GIVEN ENTRIES:
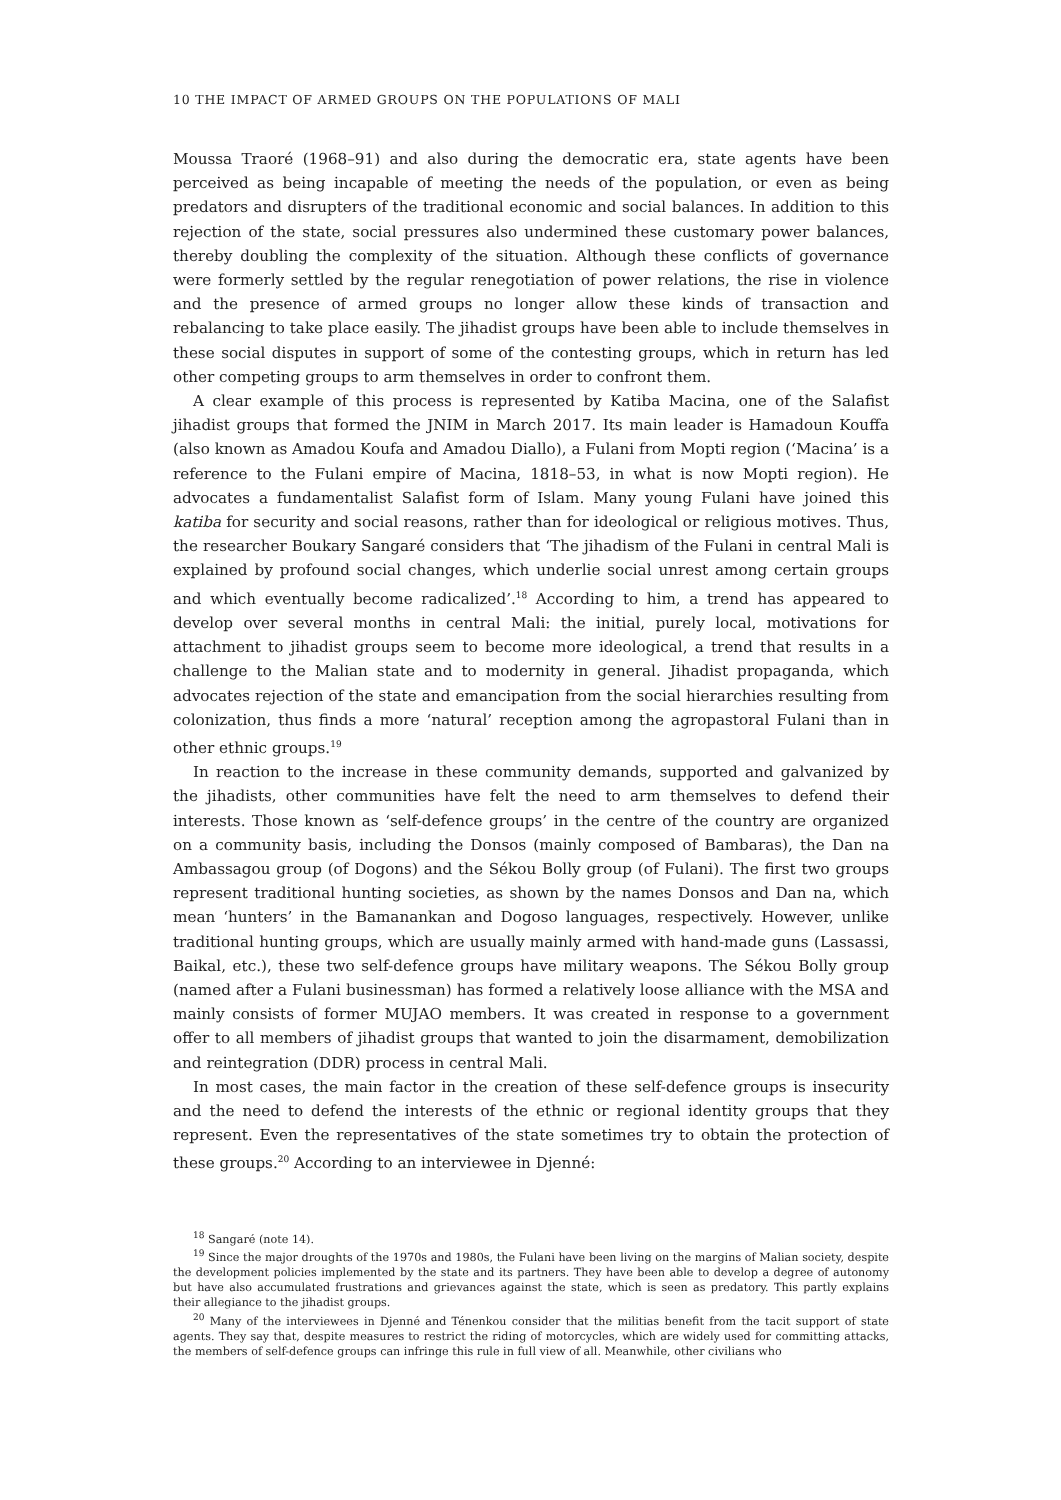10 THE IMPACT OF ARMED GROUPS ON THE POPULATIONS OF MALI
Moussa Traoré (1968–91) and also during the democratic era, state agents have been perceived as being incapable of meeting the needs of the population, or even as being predators and disrupters of the traditional economic and social balances. In addition to this rejection of the state, social pressures also undermined these customary power balances, thereby doubling the complexity of the situation. Although these conflicts of governance were formerly settled by the regular renegotiation of power relations, the rise in violence and the presence of armed groups no longer allow these kinds of transaction and rebalancing to take place easily. The jihadist groups have been able to include themselves in these social disputes in support of some of the contesting groups, which in return has led other competing groups to arm themselves in order to confront them.
A clear example of this process is represented by Katiba Macina, one of the Salafist jihadist groups that formed the JNIM in March 2017. Its main leader is Hamadoun Kouffa (also known as Amadou Koufa and Amadou Diallo), a Fulani from Mopti region (‘Macina’ is a reference to the Fulani empire of Macina, 1818–53, in what is now Mopti region). He advocates a fundamentalist Salafist form of Islam. Many young Fulani have joined this katiba for security and social reasons, rather than for ideological or religious motives. Thus, the researcher Boukary Sangaré considers that ‘The jihadism of the Fulani in central Mali is explained by profound social changes, which underlie social unrest among certain groups and which eventually become radicalized’.<sup>18</sup> According to him, a trend has appeared to develop over several months in central Mali: the initial, purely local, motivations for attachment to jihadist groups seem to become more ideological, a trend that results in a challenge to the Malian state and to modernity in general. Jihadist propaganda, which advocates rejection of the state and emancipation from the social hierarchies resulting from colonization, thus finds a more ‘natural’ reception among the agropastoral Fulani than in other ethnic groups.<sup>19</sup>
In reaction to the increase in these community demands, supported and galvanized by the jihadists, other communities have felt the need to arm themselves to defend their interests. Those known as ‘self-defence groups’ in the centre of the country are organized on a community basis, including the Donsos (mainly composed of Bambaras), the Dan na Ambassagou group (of Dogons) and the Sékou Bolly group (of Fulani). The first two groups represent traditional hunting societies, as shown by the names Donsos and Dan na, which mean ‘hunters’ in the Bamanankan and Dogoso languages, respectively. However, unlike traditional hunting groups, which are usually mainly armed with hand-made guns (Lassassi, Baikal, etc.), these two self-defence groups have military weapons. The Sékou Bolly group (named after a Fulani businessman) has formed a relatively loose alliance with the MSA and mainly consists of former MUJAO members. It was created in response to a government offer to all members of jihadist groups that wanted to join the disarmament, demobilization and reintegration (DDR) process in central Mali.
In most cases, the main factor in the creation of these self-defence groups is insecurity and the need to defend the interests of the ethnic or regional identity groups that they represent. Even the representatives of the state sometimes try to obtain the protection of these groups.<sup>20</sup> According to an interviewee in Djenné:
<sup>18</sup> Sangaré (note 14).
<sup>19</sup> Since the major droughts of the 1970s and 1980s, the Fulani have been living on the margins of Malian society, despite the development policies implemented by the state and its partners. They have been able to develop a degree of autonomy but have also accumulated frustrations and grievances against the state, which is seen as predatory. This partly explains their allegiance to the jihadist groups.
<sup>20</sup> Many of the interviewees in Djenné and Ténenkou consider that the militias benefit from the tacit support of state agents. They say that, despite measures to restrict the riding of motorcycles, which are widely used for committing attacks, the members of self-defence groups can infringe this rule in full view of all. Meanwhile, other civilians who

PROBLEM DETAILS: What you give back should be exactly the lines from the top of the data above down to and including the line with "Moussa Traoré (1968–91)", minus any pictures.

SOLUTION TO THIS TASK:
10 THE IMPACT OF ARMED GROUPS ON THE POPULATIONS OF MALI
Moussa Traoré (1968–91) and also during the democratic era, state agents have been perceived as being incapable of meeting the needs of the population, or even as being predators and disrupters of the traditional economic and social balances. In addition to this rejection of the state, social pressures also undermined these customary power balances, thereby doubling the complexity of the situation. Although these conflicts of governance were formerly settled by the regular renegotiation of power relations, the rise in violence and the presence of armed groups no longer allow these kinds of transaction and rebalancing to take place easily. The jihadist groups have been able to include themselves in these social disputes in support of some of the contesting groups, which in return has led other competing groups to arm themselves in order to confront them.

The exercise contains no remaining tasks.